The AGILE consortium, led by the University of Liverpool, has released a new report on antiviral drug molnupiravir for treating people with COVID-19.
Molnupiravir received regulatory approval for treating people with mild to moderate COVID-19 who are at increased risk of developing severe disease in November 2021. These approvals were based solely on data from unvaccinated individuals, which showed the drug was effective at reducing the risk of death and hospital admissions in those at highest risk of severe COVID-19. Determining the effectiveness of molnupiravir in highly vaccinated populations is key to its continued use.
The latest results from the AGILE platform, published in The Lancet Infectious Diseases, report evidence of antiviral activity (faster clearance of virus) with molnupiravir in a population of vaccinated and unvaccinated participants infected with a broad range of SARS-COV-2 viral variants.
“In a constantly changing pandemic, it is essential to understand if drugs remain effective in today’s population with the circulating variants we encounter,” says Professor Saye Khoo, Chief Investigator for AGILE. “We observed an antiviral effect in both vaccinated and unvaccinated people, infected with variants including Delta and Omicron. What we do not yet know is how much of this antiviral benefit translates into clinical benefit – since risk of severe COVID-19 depends on factors such as the immune system, concomitant diseases and host characteristics.”
The AGILE team initially undertook a Phase I trial of molnupiravir, evaluating a range of dosing in order to determine the optimal dose of molnupiravir for treating COVID-19. These data (published last year) were shared with the manufacturers Merck who subsequently undertook their pivotal late-phase licensing trial in unvaccinated patients. AGILE meanwhile continued with this phase II trial in the wider population of both vaccinated and unvaccinated patients, enrolling across the NIHR Clinical Research Facilities in Liverpool, Southampton, Manchester, Lancashire and London.
Professor Gareth Griffiths, Director of the Southampton Clinical Trials Unit, says: “The results from this trial do not contradict the existing evidence of a moderate benefit from molnupiravir.
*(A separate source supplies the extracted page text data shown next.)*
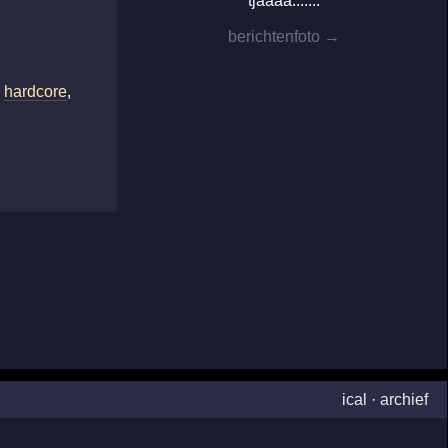
tjaaaa.......
berichtenfoto →
,
hardcore
,
ical
·
archief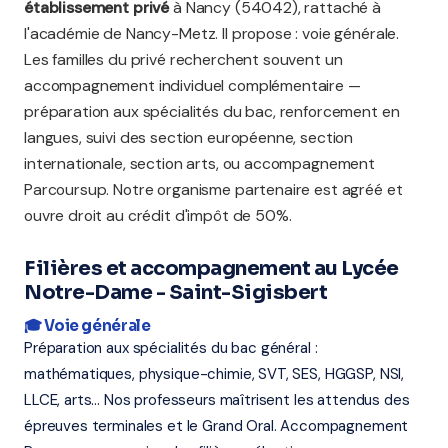
établissement privé
à Nancy (54042), rattaché à
l'académie de Nancy-Metz. Il propose : voie générale.
Les familles du privé recherchent souvent un
accompagnement individuel complémentaire —
préparation aux spécialités du bac, renforcement en
langues, suivi des section européenne, section
internationale, section arts, ou accompagnement
Parcoursup. Notre organisme partenaire est agréé et
ouvre droit au crédit d'impôt de 50%.
Filières et accompagnement au Lycée
Notre-Dame - Saint-Sigisbert
🎓 Voie générale
Préparation aux spécialités du bac général :
mathématiques, physique-chimie, SVT, SES, HGGSP, NSI,
LLCE, arts... Nos professeurs maîtrisent les attendus des
épreuves terminales et le Grand Oral. Accompagnement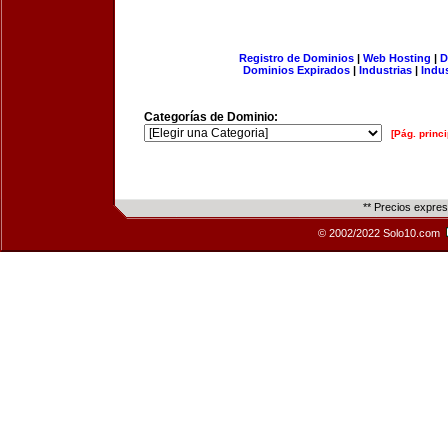
Registro de Dominios
|
Web Hosting
|
D
Dominios Expirados
|
Industrias
|
Indu
Categorías de Dominio:
[Pág. princi
** Precios expre
© 2002/2022 Solo10.com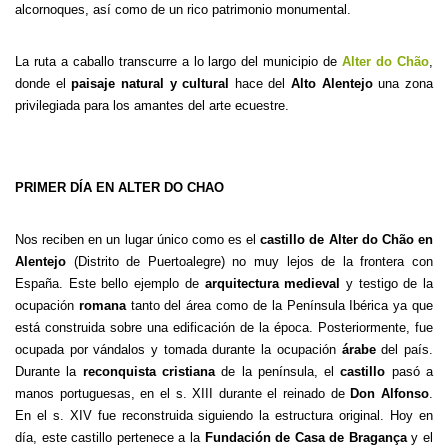
alcornoques, así como de un rico patrimonio monumental.
La ruta a caballo transcurre a lo largo del municipio de
Alter do Chão
,
donde el
paisaje natural y cultural
hace del
Alto Alentejo
una zona
privilegiada para los amantes del arte ecuestre.
PRIMER DÍA EN ALTER DO CHAO
Nos reciben en un lugar único como es el
castillo de
Alter do Chão en
Alentejo
(Distrito de Puertoalegre) no muy lejos de la frontera con
España. Este bello ejemplo de
arquitectura medieval
y testigo de la
ocupación
romana
tanto del área como de la Península Ibérica ya que
está construida sobre una edificación de la época. Posteriormente, fue
ocupada por vándalos y tomada durante la ocupación
árabe
del país.
Durante la
reconquista cristiana
de la península, el
castillo
pasó a
manos portuguesas, en el s. XIII durante el reinado de
Don Alfonso
.
En el s. XIV fue reconstruida siguiendo la estructura original. Hoy en
día, este castillo pertenece a la
Fundación de Casa de Bragança
y el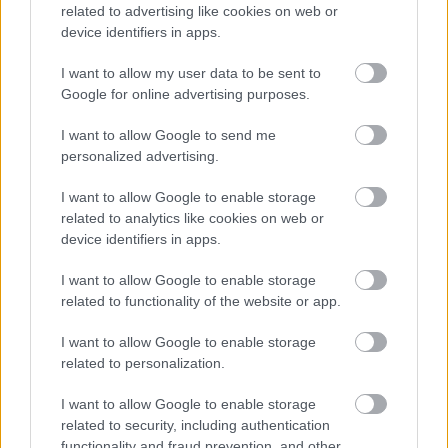
győzelemre számítanak, az ellenfelet nem 
related to advertising like cookies on web or
device identifiers in apps.
szabad lebecsülni, mert 
„a hatalomért, a lopott 
szajréért, sokan pedig a szabadságukért is 
I want to allow my user data to be sent to
Google for online advertising purposes.
küzdenek”
, ezért szerinte mindenre képesek 
lesznek, a kampány utolsó szakaszát pedig egy 
I want to allow Google to send me
maraton végéhez hasonlította, ahol már csak az 
personalized advertising.
számít, ki tudja végigvinni a munkát.
I want to allow Google to enable storage
related to analytics like cookies on web or
A helyi jelölt, Muhari Gergely rövid beszédében 
device identifiers in apps.
Nagykőrös konkrét problémáit is megemlítette, 
I want to allow Google to enable storage
többek között a strand felújítását és a 441-es út 
related to functionality of the website or app.
állapotát, miközben arról beszélt, hogy a 
I want to allow Google to enable storage
kampány következő heteiben minden 
related to personalization.
választóhoz el kell jutni, különösen azokhoz, akik 
szerinte még mindig félelemben élnek, és 
I want to allow Google to enable storage
related to security, including authentication
hangsúlyozta, hogy a fiatalok megszólítása 
functionality and fraud prevention, and other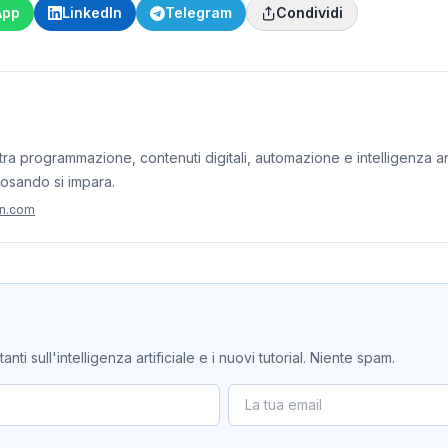
App
LinkedIn
Telegram
Condividi
ra programmazione, contenuti digitali, automazione e intelligenza artif
iosando si impara.
on.com
ti sull'intelligenza artificiale e i nuovi tutorial. Niente spam.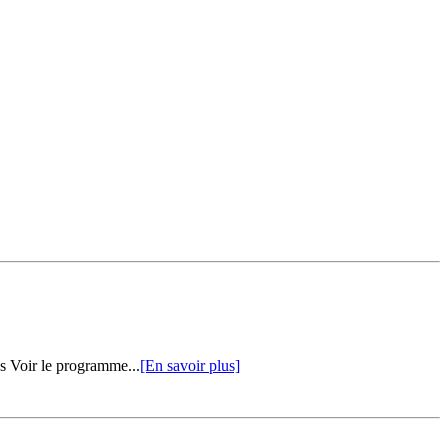
s Voir le programme...
[En savoir plus]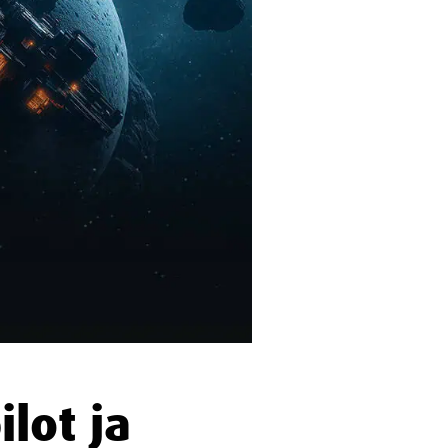
lot ja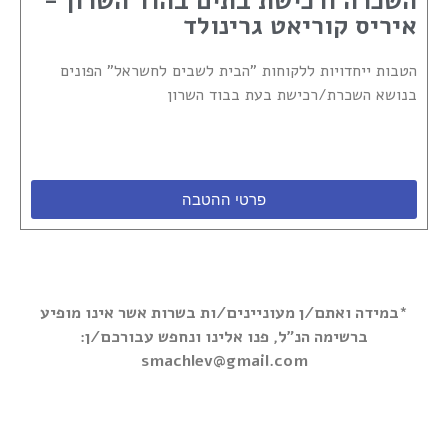
השכרה ורכישת בתים בהוד השרון -
איריס קוריאט גרינולד
הטבות ייחדויות ללקוחות "הבית לשבים לחשראל" הפונים
בנושא השכרת/רכישת בעת בבוד השרון
פרטי ההטבה
*במידה ואתם/ן מעוניינים/ות בשרות אשר אינו מופיע
ברשימה הנ"ל, פנו אלינו ונחפש עבורכם/ן:
smachlev@gmail.com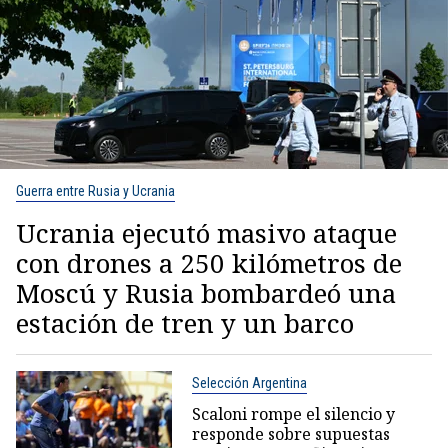
Guerra entre Rusia y Ucrania
Ucrania ejecutó masivo ataque
con drones a 250 kilómetros de
Moscú y Rusia bombardeó una
estación de tren y un barco
Selección Argentina
Scaloni rompe el silencio y
responde sobre supuestas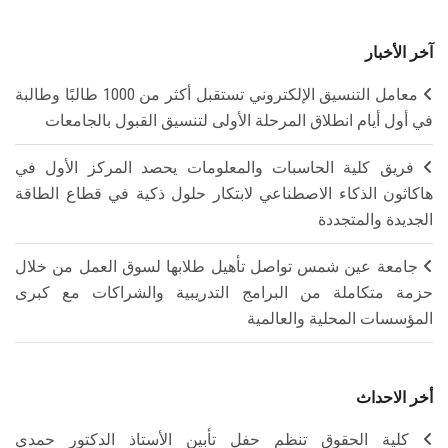
آخر الأخبار
معامل التنسيق الإلكتروني تستقبل أكثر من 1000 طالبًا وطالبة
في أول أيام انطلاق المرحلة الأولى لتنسيق القبول بالجامعات
فريق كلية الحاسبات والمعلومات يحصد المركز الأول في
هاكاثون الذكاء الاصطناعي لابتكار حلول ذكية في قطاع الطاقة
الجديدة والمتجددة
جامعة عين شمس تواصل تأهيل طلابها لسوق العمل من خلال
حزمة متكاملة من البرامج التدريبية والشراكات مع كبرى
المؤسسات المحلية والعالمية
أخر الاحداث
كلية الحقوق تنظم حفل تأبين الأستاذ الدكتور حمدي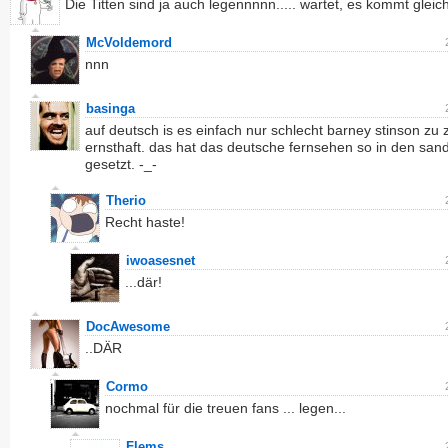
Die Titten sind ja auch legennnnn..... wartet, es kommt gleich.
McVoldemord
nnn
basinga
auf deutsch is es einfach nur schlecht barney stinson zu z
ernsthaft. das hat das deutsche fernsehen so in den san
gesetzt. -_-
Therio
Recht haste!
iwoasesnet
...där!
DocAwesome
..DÄR
Cormo
nochmal für die treuen fans ... legen...
Flems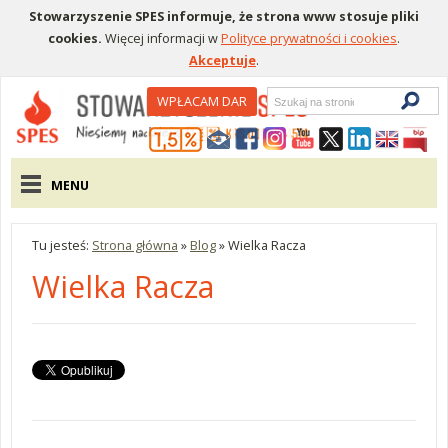
Stowarzyszenie SPES informuje, że strona www stosuje pliki
cookies.
Więcej informacji w
Polityce prywatności i cookies
.
Akceptuje
.
Wyszukiwarka
WPŁACAM DAR
Menu pomocnicze
Menu główne
MENU
Tu jesteś:
Strona główna
»
Blog
»
Wielka Racza
Wielka Racza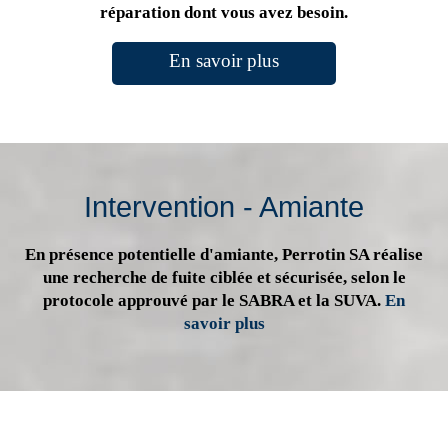
réparation dont vous avez besoin.
En savoir plus
Intervention - Amiante
En présence potentielle d'amiante, Perrotin SA réalise
une recherche de fuite ciblée et sécurisée, selon le
protocole approuvé par le SABRA et la SUVA.
En
savoir plus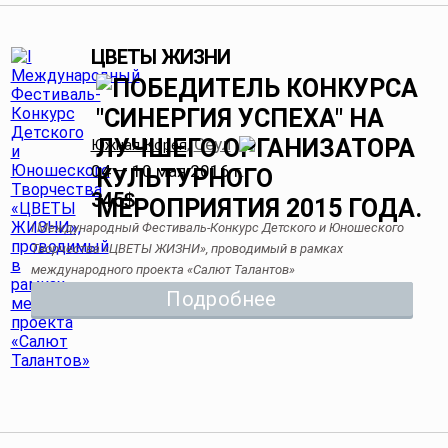
ЦВЕТЫ ЖИЗНИ
Сеул
Южная Корея
,
04 — 10 мая 2016 г.
345
$
I Международный Фестиваль-Конкурс Детского и Юношеского
Творчества «ЦВЕТЫ ЖИЗНИ», проводимый в рамках
международного проекта «Салют Талантов»
Подробнее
We have shared our trial findings with colleagues in Oxford who are coordinating the PANORAMIC trial, a much larger study in a highly vaccinated population, which will help add further evidence to the potential benefits of molnupiravir.”
Samples collected from participants in the AGILE trial are now being analysed in the laboratory to gain a better understanding of which patients and COVID-19 variants molnupiravir can be most effective for and in the hope it is a suitable a drug for everyone in the community to access as soon as they are found to have COVID-19.
Professor Griffiths continues: “Following on from these positive results, the AGILE platform is moving forward with its next trial to see whether a combination of two antivirals, molnupiravir and Paxlovid, can be even more effective in combatting the COVID-19 infection, and we expect to open to recruitment in Southampton and other CRFs later this month”.
AGILE is a consortium comprising NIHR Clinical Research Facilities across the UK, the NIHR Southampton Clinical Trials Unit, Liverpool School of Tropical Medicine, and other partners and is led by the University of Liverpool.